I hope I’m wrong, and children across the country spend the summer building forts made of multipacks of toilet paper while the adults open another bottle of wine and say: That was fucking ridiculous. In any case, the travel window is closing, with one country after the other sealing its borders. But in the meantime, this remains a conversation worth having, and one the travel industry has for too long avoided, about overwhelming crowds in unhappily Instagrammable small towns like Hallstatt; about the problem of geo-tagging remote areas; about the “Airbnb invasion” transforming cities like Barcelona, Paris and New Orleans into photostages for tourists. In other words, about how to travel without hurting other people, something that has become an increasingly hard thing to do.

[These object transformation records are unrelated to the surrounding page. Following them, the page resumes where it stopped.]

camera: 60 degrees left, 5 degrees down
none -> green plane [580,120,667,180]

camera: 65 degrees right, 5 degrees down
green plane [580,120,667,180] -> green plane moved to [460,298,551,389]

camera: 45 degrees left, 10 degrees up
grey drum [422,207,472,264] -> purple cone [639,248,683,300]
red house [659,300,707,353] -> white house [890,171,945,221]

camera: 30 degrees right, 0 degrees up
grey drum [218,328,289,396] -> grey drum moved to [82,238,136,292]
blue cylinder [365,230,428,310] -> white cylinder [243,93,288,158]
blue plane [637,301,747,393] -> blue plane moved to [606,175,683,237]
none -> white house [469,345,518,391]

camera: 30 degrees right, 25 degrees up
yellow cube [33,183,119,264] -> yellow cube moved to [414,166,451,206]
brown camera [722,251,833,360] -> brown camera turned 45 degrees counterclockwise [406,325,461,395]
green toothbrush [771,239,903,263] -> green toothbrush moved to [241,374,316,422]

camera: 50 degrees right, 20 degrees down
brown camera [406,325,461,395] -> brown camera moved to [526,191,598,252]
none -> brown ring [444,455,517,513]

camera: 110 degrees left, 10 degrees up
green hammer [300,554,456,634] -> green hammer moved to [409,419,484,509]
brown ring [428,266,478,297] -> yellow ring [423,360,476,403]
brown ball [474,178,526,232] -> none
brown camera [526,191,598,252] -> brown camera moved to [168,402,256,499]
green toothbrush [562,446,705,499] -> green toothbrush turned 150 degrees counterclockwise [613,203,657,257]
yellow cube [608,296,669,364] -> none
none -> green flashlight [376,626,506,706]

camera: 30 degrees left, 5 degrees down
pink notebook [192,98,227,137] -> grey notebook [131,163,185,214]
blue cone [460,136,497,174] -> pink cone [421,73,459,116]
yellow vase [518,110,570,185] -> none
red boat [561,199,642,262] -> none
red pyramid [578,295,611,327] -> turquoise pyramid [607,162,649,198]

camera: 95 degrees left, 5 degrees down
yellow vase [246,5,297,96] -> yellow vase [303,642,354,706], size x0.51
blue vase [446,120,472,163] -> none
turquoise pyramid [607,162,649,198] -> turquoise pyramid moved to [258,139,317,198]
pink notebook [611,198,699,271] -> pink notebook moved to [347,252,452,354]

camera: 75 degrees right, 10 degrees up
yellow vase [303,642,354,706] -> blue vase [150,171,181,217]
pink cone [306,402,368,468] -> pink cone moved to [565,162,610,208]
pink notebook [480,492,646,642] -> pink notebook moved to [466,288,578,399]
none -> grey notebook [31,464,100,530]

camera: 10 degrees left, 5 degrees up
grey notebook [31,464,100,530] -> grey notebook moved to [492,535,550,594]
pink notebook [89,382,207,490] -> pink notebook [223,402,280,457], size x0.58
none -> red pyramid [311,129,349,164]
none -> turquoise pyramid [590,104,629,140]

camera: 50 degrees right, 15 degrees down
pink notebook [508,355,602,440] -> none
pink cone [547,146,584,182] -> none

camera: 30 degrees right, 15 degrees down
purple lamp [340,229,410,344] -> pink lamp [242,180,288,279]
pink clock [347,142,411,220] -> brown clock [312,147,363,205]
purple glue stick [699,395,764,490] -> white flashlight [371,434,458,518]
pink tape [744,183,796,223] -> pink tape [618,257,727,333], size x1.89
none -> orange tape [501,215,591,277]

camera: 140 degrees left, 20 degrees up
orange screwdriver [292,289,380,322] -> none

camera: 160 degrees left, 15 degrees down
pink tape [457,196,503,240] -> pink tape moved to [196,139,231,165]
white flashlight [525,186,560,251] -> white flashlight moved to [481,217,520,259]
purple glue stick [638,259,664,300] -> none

As I look out my window, I see the landmarks of my childhood: a 15-foot maple that lost a limb to lightning, two spindly locust trees grown from six-inch cuttings taken from my grandfather’s farm. I love it, and I chose to leave it, and I will again, because if nothing else this crisis reminds us of the beauty of travel, of faraway places, of connection. I will likely be here long enough to see the bare branches of those trees blossom and come into full leaf. Few people understand the environment — or their own environment, which is very much the point — better than British landscape artist Andy Goldsworthy, who can work anywhere in the world but returns, again and again, to rural Scotland. “Change is very important to me as an artist, and change is best understood by staying in the same place — you see real change that way,” he said in a 2013 lecture to the National Gallery of Art in D.C. “It’s great to travel, and I’m grateful for the opportunities I’ve had in traveling, but [when traveling] I forfeit that sense of seeing change in my own place. When I travel, I see differences — not necessarily change.”

For now, change is going to have to be enough. There’s plenty of it coming.

*“That’s not the only reason you don’t have a husband — you’re picky,” says my immune-compromised mother, currently depending on me to do her grocery shopping.